On the other hand, in the last decade or two, technologies and media have converged into mobile smartphones. It is now assumed that a mobile phone can handle, in addition to speech, also all other media such as audio and video. To keep speech and audio codecs separate in such a device seems then rather artificial and superfluous. Moreover, content such as movies and radio shows frequently exhibit a mixture of speech and audio, which would benefit from a unified codec. Consequently, in the last two decades, a wave of unification has gone through the fields, especially in the form of coding standards that cover both speech and audio applications, such as [] .
While it can be expected that the process of unification will continue, that does not make speech codecs redundant. Speech codecs still possess a prominent part in unified speech and audio codecs and currently there is little evidence for that to change. The principles of speech coding will be further and further merged into such unified codecs, but the techniques themselves will not disappear. In particular, I would predict that methods of audio and speech coding will in the near future be generalised such that traditional methods of both areas are special cases of a unified theory.
1.2 Perceptual Quality
The classical ultimate goal of perceptual coding, especially within audio coding, has always been perceptual transparency , which is a loosely defined quality level where the coded signal is perceptually indistinguishable from the original. When analysing short segments of speech or audio, perceptual transparency is fairly unambiguous and if a signal is perceptually transparent when analysed in short sections, it will almost certainly be transparent also when evaluated in longer segments. The reverse is, however, not true. For longer speech and audio signals a much lower quality level is sufficient for perceptual transparency.
Specifically, when considering a long segment of speech or audio, our memory tends to store only abstract level information, such as linguistic content, speech style and speaker identity of a speech signal, but ignore acoustic information that does not carry important information. Consider for example the famous phrase of John F. Kennedy, Ich bin ein Berliner you have probably heard the recording of that at some point. If you would hear a recording of the same phrase today, could you determine whether it is the same recording, another recording made by Kennedy the same day, or an imitation by an skilled orator? However, would you then hear the phrase Ich bin ein Hamburger , you would surely immediately notice the difference, even if it would be a recording spoken by Kennedy himself.
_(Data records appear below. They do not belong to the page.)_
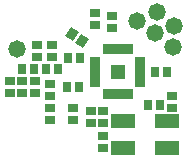
<source format=gbr>
G04 EAGLE Gerber RS-274X export*
G75*
%MOMM*%
%FSLAX34Y34*%
%LPD*%
%INSoldermask Top*%
%IPPOS*%
%AMOC8*
5,1,8,0,0,1.08239X$1,22.5*%
G01*
%ADD10R,0.803200X0.903200*%
%ADD11R,0.903200X0.803200*%
%ADD12R,1.203200X1.203200*%
%ADD13R,0.503200X0.853200*%
%ADD14R,0.853200X0.503200*%
%ADD15R,2.103200X1.303200*%
%ADD16C,1.473200*%


D10*
X128350Y52070D03*
X138350Y52070D03*
D11*
X90170Y15320D03*
X90170Y25320D03*
X148590Y49610D03*
X148590Y59610D03*
D10*
X51990Y82550D03*
X41990Y82550D03*
D11*
X33020Y62310D03*
X33020Y72310D03*
X34290Y92790D03*
X34290Y102790D03*
X21590Y72310D03*
X21590Y62310D03*
X11430Y72310D03*
X11430Y62310D03*
X45720Y49450D03*
X45720Y39450D03*
D10*
X69770Y67310D03*
X59770Y67310D03*
D11*
X80010Y36910D03*
X80010Y46910D03*
X64770Y49450D03*
X64770Y39450D03*
X83820Y119460D03*
X83820Y129460D03*
D10*
X134700Y80010D03*
X144700Y80010D03*
G36*
X71825Y112511D02*
X78613Y108219D01*
X73787Y100585D01*
X66999Y104877D01*
X71825Y112511D01*
G37*
G36*
X63373Y117855D02*
X70161Y113563D01*
X65335Y105929D01*
X58547Y110221D01*
X63373Y117855D01*
G37*
X71040Y91440D03*
X61040Y91440D03*
D11*
X97790Y116920D03*
X97790Y126920D03*
X46990Y92790D03*
X46990Y102790D03*
X45720Y59770D03*
X45720Y69770D03*
D10*
X31670Y82550D03*
X21670Y82550D03*
D11*
X90170Y36910D03*
X90170Y46910D03*
D12*
X102870Y80010D03*
D13*
X112870Y99010D03*
D14*
X121870Y90010D03*
X121870Y85010D03*
X121870Y80010D03*
X121870Y75010D03*
X121870Y70010D03*
D13*
X112870Y61010D03*
X107870Y61010D03*
X102870Y61010D03*
X97870Y61010D03*
X92870Y61010D03*
D14*
X83870Y70010D03*
X83870Y75010D03*
X83870Y80010D03*
X83870Y85010D03*
X83870Y90010D03*
D13*
X107870Y99010D03*
X102870Y99010D03*
X97870Y99010D03*
X92870Y99010D03*
D15*
X107230Y15170D03*
X144230Y38170D03*
X107230Y38170D03*
X144230Y15170D03*
D16*
X17780Y99060D03*
X150778Y118616D03*
X149710Y101507D03*
X134123Y112626D03*
X135885Y130357D03*
X119380Y123190D03*
M02*

</source>
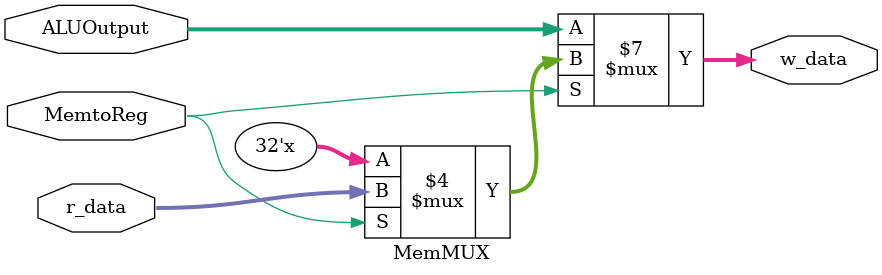
<source format=v>
`timescale 1ns / 1ps

module MemMUX(
    r_data,
    ALUOutput,
    MemtoReg,
    w_data
);
  
  input [31:0] r_data;
  input [31:0] ALUOutput;
  input MemtoReg;
  output reg [31:0] w_data;
  
  always @(MemtoReg, r_data, ALUOutput)
    begin
      if(MemtoReg == 0)
        w_data <= ALUOutput;
      else if(MemtoReg == 1)
        w_data <= r_data;
    end
endmodule

</source>
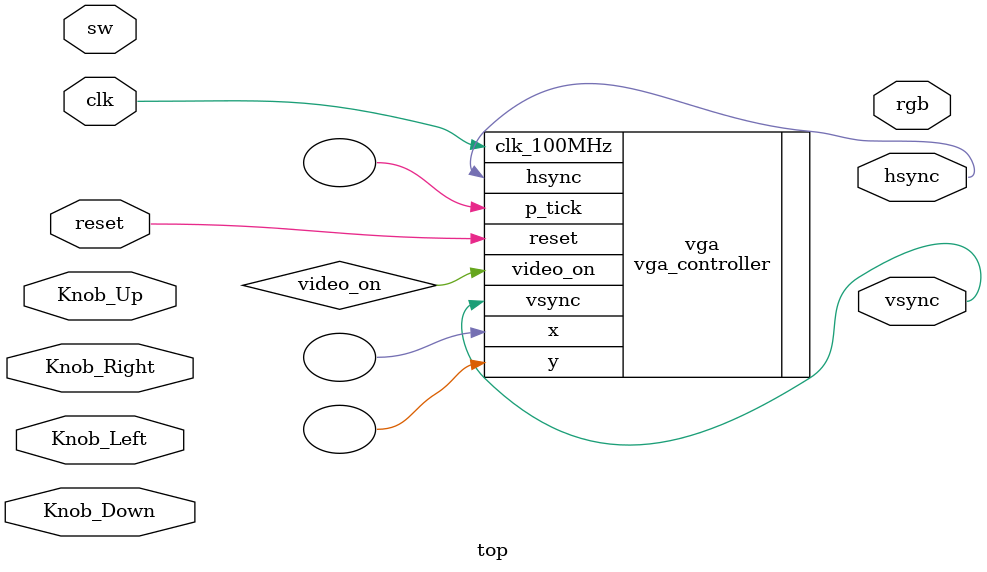
<source format=v>
`timescale 1ns / 1ps


module top(
    input clk,              //100Mhz clock that will come from the Board
    input reset,            //Reset switch assigned to *SWITCH*
    input Knob_Up,          //Rotary Encoder (Right): Up Motion 
    input Knob_Down,        //Rotary Encoder (Right): Down Motion
    input Knob_Left,        //Rotary Encoder (Left): Left Motion
    input Knob_Right,       //Rotary Encoder (Left): Right Motion
    input [3:0] sw,
    output hsync,
    output vsync,
    output [11:0] rgb
    );
    
    //signals
    wire video_on;
    
    //Initialize the VGA Controller
    vga_controller vga(
        .clk_100MHz(clk), 
        .reset(reset), 
        .video_on(video_on),
        .hsync(hsync), 
        .vsync(vsync), 
        .p_tick(   ), 
        .x(   ),
        .y(   )
        );
    
    //Initialize the Trace Generation Circuit
    
    
    
    
    
endmodule

</source>
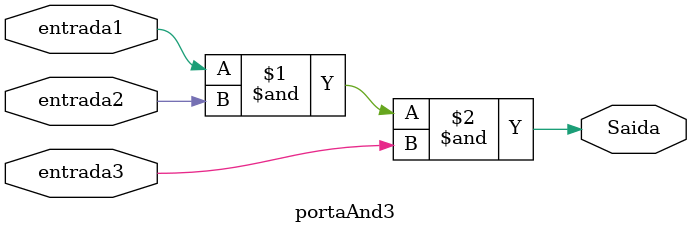
<source format=v>
module portaAnd3(entrada1,entrada2,entrada3,Saida);


input wire entrada1,entrada2,entrada3;
output wire Saida;


assign Saida = entrada1 & entrada2 & entrada3;


endmodule


</source>
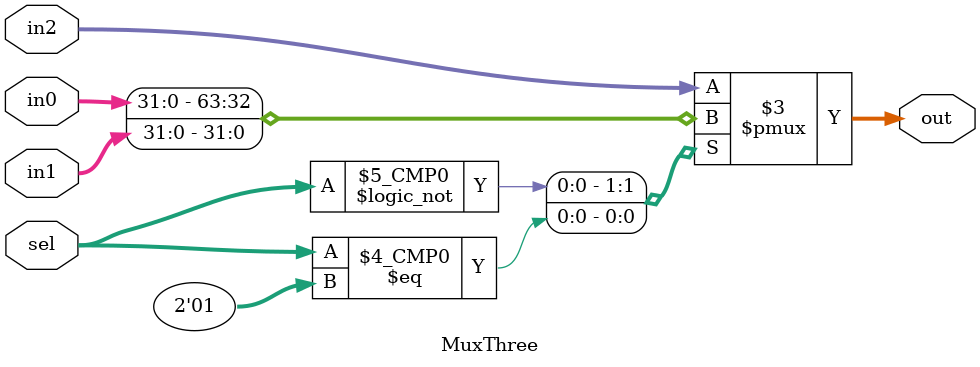
<source format=v>
module MuxThree(input [31:0] in0,input [31:0] in1,input [31:0] in2,input[1:0] sel,output reg [31:0] out);
always@(*) begin
	case(sel)	
		2'b00:
			out = in0;
		2'b01:
			out = in1;
		
		default:begin
			out = in2;
		end
	endcase
end
endmodule

</source>
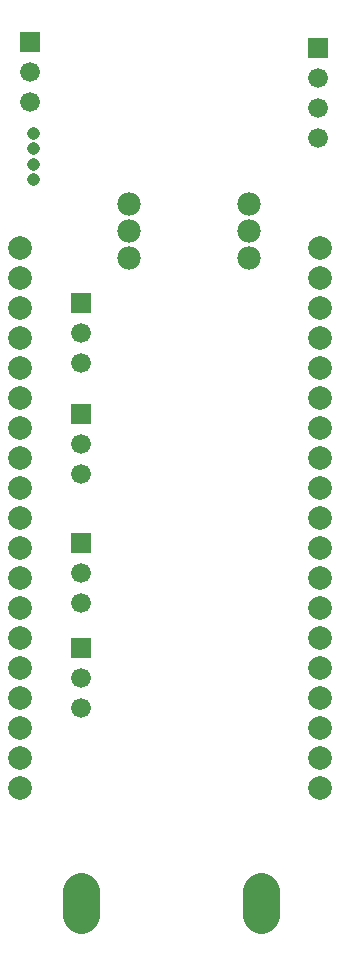
<source format=gts>
G04 Layer: TopSolderMaskLayer*
G04 EasyEDA v6.5.1, 2022-07-30 07:33:27*
G04 979763ed04074d789ee4af78e92af6cb,10*
G04 Gerber Generator version 0.2*
G04 Scale: 100 percent, Rotated: No, Reflected: No *
G04 Dimensions in millimeters *
G04 leading zeros omitted , absolute positions ,4 integer and 5 decimal *
%FSLAX45Y45*%
%MOMM*%

%ADD25C,1.1016*%
%ADD26C,3.1016*%
%ADD27C,1.9812*%
%ADD29C,1.6764*%
%ADD30C,2.0032*%

%LPD*%
D25*
X-1168400Y2201595D02*
G01*
X-1168400Y2201595D01*
X-1168400Y2071598D02*
G01*
X-1168400Y2071598D01*
X-1168400Y1941601D02*
G01*
X-1168400Y1941601D01*
X-1168400Y1811604D02*
G01*
X-1168400Y1811604D01*
D26*
X762000Y-4218000D02*
G01*
X762000Y-4417999D01*
X-762000Y-4218000D02*
G01*
X-762000Y-4417999D01*
D27*
G01*
X660400Y1371600D03*
G01*
X-355600Y1371600D03*
G01*
X660400Y1600200D03*
G01*
X-355600Y1600200D03*
G01*
X-355600Y1143000D03*
G01*
X660400Y1143000D03*
G36*
X1160779Y2837179D02*
G01*
X1160779Y3004820D01*
X1328420Y3004820D01*
X1328420Y2837179D01*
G37*
D29*
G01*
X1244600Y2667000D03*
G01*
X1244600Y2413000D03*
G01*
X1244600Y2159000D03*
G01*
X-1193800Y2463800D03*
G01*
X-1193800Y2717800D03*
G36*
X-1277620Y2887979D02*
G01*
X-1277620Y3055620D01*
X-1109979Y3055620D01*
X-1109979Y2887979D01*
G37*
G01*
X-762000Y-2667000D03*
G01*
X-762000Y-2413000D03*
G36*
X-845820Y-2242820D02*
G01*
X-845820Y-2075179D01*
X-678179Y-2075179D01*
X-678179Y-2242820D01*
G37*
G01*
X-762000Y-1778000D03*
G01*
X-762000Y-1524000D03*
G36*
X-845820Y-1353820D02*
G01*
X-845820Y-1186179D01*
X-678179Y-1186179D01*
X-678179Y-1353820D01*
G37*
G01*
X-762000Y-685800D03*
G01*
X-762000Y-431800D03*
G36*
X-845820Y-261620D02*
G01*
X-845820Y-93979D01*
X-678179Y-93979D01*
X-678179Y-261620D01*
G37*
G01*
X-762000Y254000D03*
G01*
X-762000Y508000D03*
G36*
X-845820Y678179D02*
G01*
X-845820Y845820D01*
X-678179Y845820D01*
X-678179Y678179D01*
G37*
D30*
G01*
X1264793Y1227454D03*
G01*
X1264793Y973454D03*
G01*
X1264793Y719454D03*
G01*
X1264793Y465454D03*
G01*
X1264793Y211454D03*
G01*
X1264793Y-42545D03*
G01*
X1264793Y-296545D03*
G01*
X1264793Y-550545D03*
G01*
X1264793Y-804545D03*
G01*
X1264793Y-1058545D03*
G01*
X1264793Y-1312545D03*
G01*
X1264793Y-1566545D03*
G01*
X1264793Y-1820545D03*
G01*
X1264793Y-2074545D03*
G01*
X1264793Y-2328545D03*
G01*
X1264793Y-2582545D03*
G01*
X1264793Y-2836545D03*
G01*
X1264793Y-3090545D03*
G01*
X1264793Y-3344545D03*
G01*
X-1275206Y-3344545D03*
G01*
X-1275206Y-3090545D03*
G01*
X-1275206Y-2836545D03*
G01*
X-1275206Y-2582545D03*
G01*
X-1275206Y-2328545D03*
G01*
X-1275206Y-2074545D03*
G01*
X-1275206Y-1820545D03*
G01*
X-1275206Y-1566545D03*
G01*
X-1275206Y-1312545D03*
G01*
X-1275206Y-1058545D03*
G01*
X-1275206Y-804545D03*
G01*
X-1275206Y-550545D03*
G01*
X-1275206Y-296545D03*
G01*
X-1275206Y-42545D03*
G01*
X-1275206Y211454D03*
G01*
X-1275206Y465454D03*
G01*
X-1275206Y719454D03*
G01*
X-1275206Y973454D03*
G01*
X-1275206Y1227454D03*
M02*

</source>
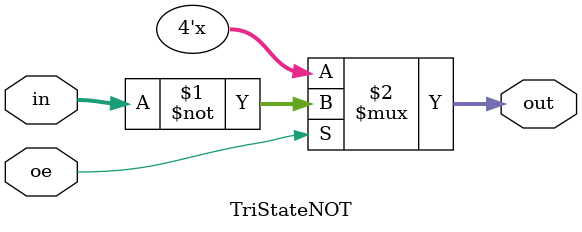
<source format=sv>
module TriStateNOT(
    input oe,  // Output enable
    input [3:0] in,
    output [3:0] out
);
    assign out = oe ? ~in : 4'bzzzz;
endmodule

</source>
Note that the reason as to why the latter phrase is so easily distinguishable from the former is that the meaning of the signal has changed, even if the distance on some acoustic dimension would be small.
The ultimate goal should therefore be something like a cognitive transparency , where the content of a speech or audio signal cannot be distinguished from the original. Unfortunately, science is nowhere near of being able to create objective measures for cognitive transparency and must therefore use perceptual transparency as a fall-back solution.